AIM OF THE EXERCISE
Word for word, restate the lines of the data from the first through the one containing "tote bag: present [431,1185,607,1280]", and nothing else.

Top of PROVIDED INFORMATION

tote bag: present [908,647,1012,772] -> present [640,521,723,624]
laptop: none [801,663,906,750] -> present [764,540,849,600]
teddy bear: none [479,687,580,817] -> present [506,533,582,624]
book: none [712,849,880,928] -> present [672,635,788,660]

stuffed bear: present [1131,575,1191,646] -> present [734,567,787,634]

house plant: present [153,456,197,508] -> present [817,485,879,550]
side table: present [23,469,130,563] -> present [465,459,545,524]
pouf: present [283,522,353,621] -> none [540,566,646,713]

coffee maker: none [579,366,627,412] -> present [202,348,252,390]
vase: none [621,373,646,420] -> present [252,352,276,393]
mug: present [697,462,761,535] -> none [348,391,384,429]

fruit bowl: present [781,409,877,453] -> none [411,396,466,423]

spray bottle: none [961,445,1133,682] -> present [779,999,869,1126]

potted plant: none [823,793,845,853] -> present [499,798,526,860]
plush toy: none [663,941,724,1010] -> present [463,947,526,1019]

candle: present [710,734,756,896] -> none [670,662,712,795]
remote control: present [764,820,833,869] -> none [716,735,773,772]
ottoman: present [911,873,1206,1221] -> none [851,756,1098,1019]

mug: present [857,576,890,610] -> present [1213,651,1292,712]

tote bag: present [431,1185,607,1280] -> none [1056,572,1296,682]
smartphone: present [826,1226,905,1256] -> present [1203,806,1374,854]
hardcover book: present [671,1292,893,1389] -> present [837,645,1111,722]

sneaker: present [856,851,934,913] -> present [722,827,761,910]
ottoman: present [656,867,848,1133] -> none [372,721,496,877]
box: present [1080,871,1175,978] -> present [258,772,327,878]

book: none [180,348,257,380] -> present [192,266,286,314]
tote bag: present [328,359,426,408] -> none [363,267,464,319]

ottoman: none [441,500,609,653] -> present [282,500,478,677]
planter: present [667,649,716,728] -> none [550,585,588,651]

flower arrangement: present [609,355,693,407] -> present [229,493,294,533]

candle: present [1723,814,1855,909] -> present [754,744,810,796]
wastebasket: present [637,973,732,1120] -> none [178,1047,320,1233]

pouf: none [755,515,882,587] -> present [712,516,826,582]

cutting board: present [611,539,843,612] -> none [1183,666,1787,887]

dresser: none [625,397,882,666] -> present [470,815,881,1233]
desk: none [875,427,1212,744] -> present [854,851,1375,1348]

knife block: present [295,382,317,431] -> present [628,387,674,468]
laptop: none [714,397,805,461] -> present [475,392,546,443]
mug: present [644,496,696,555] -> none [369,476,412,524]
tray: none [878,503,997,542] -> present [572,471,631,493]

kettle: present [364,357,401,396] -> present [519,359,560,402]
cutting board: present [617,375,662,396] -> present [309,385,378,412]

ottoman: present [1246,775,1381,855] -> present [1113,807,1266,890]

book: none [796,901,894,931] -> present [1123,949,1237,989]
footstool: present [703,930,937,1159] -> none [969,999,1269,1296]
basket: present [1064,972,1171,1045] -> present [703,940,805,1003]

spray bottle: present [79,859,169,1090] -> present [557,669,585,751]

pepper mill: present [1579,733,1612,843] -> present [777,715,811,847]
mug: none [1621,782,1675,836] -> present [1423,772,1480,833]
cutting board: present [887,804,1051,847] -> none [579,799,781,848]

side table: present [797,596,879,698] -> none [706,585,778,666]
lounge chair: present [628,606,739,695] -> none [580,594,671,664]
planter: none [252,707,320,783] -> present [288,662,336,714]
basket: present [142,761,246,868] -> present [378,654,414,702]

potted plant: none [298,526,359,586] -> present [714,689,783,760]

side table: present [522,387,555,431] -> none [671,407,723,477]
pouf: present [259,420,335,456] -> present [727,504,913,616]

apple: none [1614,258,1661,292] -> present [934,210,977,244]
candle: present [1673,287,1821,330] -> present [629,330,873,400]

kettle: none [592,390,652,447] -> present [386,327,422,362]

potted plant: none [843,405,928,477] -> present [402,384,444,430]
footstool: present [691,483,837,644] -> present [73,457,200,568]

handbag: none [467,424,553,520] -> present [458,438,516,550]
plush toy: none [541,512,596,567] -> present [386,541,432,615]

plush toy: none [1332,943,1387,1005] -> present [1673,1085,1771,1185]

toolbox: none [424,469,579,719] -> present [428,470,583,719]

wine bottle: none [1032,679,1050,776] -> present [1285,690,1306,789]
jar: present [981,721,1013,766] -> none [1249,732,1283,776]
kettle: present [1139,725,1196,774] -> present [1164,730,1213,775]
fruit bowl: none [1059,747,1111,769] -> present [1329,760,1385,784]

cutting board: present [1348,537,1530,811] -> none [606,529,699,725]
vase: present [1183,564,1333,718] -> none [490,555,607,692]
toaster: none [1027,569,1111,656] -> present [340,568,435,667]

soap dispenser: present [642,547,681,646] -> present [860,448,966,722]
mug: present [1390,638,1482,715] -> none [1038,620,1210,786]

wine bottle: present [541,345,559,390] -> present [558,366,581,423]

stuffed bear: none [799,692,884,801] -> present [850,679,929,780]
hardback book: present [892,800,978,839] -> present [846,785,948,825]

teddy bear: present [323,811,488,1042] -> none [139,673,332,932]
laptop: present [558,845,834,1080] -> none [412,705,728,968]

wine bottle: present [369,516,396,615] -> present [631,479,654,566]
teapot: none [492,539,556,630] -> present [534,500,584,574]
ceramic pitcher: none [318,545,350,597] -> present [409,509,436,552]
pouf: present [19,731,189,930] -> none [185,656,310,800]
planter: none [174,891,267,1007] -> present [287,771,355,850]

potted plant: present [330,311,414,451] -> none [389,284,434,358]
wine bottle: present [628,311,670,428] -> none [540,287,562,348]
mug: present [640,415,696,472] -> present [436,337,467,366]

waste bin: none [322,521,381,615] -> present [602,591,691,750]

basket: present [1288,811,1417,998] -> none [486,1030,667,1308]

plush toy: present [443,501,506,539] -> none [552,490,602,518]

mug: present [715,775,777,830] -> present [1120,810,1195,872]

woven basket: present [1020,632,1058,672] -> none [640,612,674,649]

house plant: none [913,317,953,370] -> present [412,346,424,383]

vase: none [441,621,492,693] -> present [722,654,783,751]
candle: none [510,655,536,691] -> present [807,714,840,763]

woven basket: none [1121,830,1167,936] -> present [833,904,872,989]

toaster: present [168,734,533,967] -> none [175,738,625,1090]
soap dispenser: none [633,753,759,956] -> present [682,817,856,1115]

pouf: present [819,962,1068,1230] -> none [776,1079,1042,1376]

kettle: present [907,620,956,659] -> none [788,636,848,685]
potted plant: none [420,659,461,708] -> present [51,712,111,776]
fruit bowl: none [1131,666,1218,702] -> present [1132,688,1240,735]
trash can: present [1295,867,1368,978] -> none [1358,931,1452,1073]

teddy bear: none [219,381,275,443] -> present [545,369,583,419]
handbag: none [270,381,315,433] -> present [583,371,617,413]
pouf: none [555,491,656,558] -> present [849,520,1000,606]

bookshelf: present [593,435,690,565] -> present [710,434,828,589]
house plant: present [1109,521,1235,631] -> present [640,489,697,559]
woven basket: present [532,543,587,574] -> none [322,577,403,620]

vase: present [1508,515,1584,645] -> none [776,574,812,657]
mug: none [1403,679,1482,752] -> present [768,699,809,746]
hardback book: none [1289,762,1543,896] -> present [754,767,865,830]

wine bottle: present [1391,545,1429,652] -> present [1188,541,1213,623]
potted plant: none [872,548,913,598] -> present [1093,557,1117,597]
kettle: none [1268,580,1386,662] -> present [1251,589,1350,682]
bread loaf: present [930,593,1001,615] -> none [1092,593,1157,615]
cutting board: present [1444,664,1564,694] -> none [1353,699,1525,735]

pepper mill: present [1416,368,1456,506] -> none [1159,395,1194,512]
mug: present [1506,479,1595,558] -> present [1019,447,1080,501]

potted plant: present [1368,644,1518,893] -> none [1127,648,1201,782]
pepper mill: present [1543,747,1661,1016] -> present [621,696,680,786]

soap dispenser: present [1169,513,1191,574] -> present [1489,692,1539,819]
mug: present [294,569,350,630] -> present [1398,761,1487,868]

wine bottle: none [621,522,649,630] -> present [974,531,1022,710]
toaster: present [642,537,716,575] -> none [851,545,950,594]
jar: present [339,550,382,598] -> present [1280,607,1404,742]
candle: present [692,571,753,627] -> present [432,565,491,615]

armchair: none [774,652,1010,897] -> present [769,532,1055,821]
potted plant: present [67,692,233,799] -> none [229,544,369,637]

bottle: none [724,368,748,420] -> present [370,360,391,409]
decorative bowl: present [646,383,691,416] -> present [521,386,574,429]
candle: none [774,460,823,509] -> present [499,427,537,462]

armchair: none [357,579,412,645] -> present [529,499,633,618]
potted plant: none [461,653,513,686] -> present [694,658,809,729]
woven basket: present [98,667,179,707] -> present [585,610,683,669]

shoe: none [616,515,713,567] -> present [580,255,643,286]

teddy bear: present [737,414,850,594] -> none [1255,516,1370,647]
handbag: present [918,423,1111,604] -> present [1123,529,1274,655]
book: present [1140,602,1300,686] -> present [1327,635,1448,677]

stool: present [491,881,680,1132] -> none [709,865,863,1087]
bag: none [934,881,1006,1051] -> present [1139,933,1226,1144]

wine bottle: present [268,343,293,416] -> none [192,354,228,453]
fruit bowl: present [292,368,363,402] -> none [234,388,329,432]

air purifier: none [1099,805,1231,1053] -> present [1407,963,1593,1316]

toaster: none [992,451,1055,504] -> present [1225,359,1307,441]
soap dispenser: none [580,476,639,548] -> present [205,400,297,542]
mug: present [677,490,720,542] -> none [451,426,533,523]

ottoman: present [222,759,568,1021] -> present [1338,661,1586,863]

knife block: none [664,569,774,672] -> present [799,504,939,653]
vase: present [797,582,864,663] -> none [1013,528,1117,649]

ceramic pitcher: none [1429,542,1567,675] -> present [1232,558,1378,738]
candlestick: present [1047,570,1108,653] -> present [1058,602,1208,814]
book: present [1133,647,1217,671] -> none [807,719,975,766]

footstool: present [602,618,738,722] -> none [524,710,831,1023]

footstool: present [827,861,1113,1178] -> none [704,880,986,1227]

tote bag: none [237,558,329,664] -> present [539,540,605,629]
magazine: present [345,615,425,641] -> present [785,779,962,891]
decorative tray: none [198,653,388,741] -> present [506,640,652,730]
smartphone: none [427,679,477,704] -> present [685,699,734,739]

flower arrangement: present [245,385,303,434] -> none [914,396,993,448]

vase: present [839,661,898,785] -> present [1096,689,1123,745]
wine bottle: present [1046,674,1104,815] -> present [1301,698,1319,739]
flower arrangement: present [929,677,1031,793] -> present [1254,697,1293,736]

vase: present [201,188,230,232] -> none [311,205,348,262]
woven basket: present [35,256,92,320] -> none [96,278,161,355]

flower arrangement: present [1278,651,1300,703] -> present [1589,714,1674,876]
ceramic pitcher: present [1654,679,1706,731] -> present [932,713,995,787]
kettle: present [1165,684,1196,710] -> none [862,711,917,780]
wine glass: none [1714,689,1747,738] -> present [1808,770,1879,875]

Bottom of PROVIDED INFORMATION

PROBLEM SOLUTION
tote bag: present [908,647,1012,772] -> present [640,521,723,624]
laptop: none [801,663,906,750] -> present [764,540,849,600]
teddy bear: none [479,687,580,817] -> present [506,533,582,624]
book: none [712,849,880,928] -> present [672,635,788,660]

stuffed bear: present [1131,575,1191,646] -> present [734,567,787,634]

house plant: present [153,456,197,508] -> present [817,485,879,550]
side table: present [23,469,130,563] -> present [465,459,545,524]
pouf: present [283,522,353,621] -> none [540,566,646,713]

coffee maker: none [579,366,627,412] -> present [202,348,252,390]
vase: none [621,373,646,420] -> present [252,352,276,393]
mug: present [697,462,761,535] -> none [348,391,384,429]

fruit bowl: present [781,409,877,453] -> none [411,396,466,423]

spray bottle: none [961,445,1133,682] -> present [779,999,869,1126]

potted plant: none [823,793,845,853] -> present [499,798,526,860]
plush toy: none [663,941,724,1010] -> present [463,947,526,1019]

candle: present [710,734,756,896] -> none [670,662,712,795]
remote control: present [764,820,833,869] -> none [716,735,773,772]
ottoman: present [911,873,1206,1221] -> none [851,756,1098,1019]

mug: present [857,576,890,610] -> present [1213,651,1292,712]

tote bag: present [431,1185,607,1280] -> none [1056,572,1296,682]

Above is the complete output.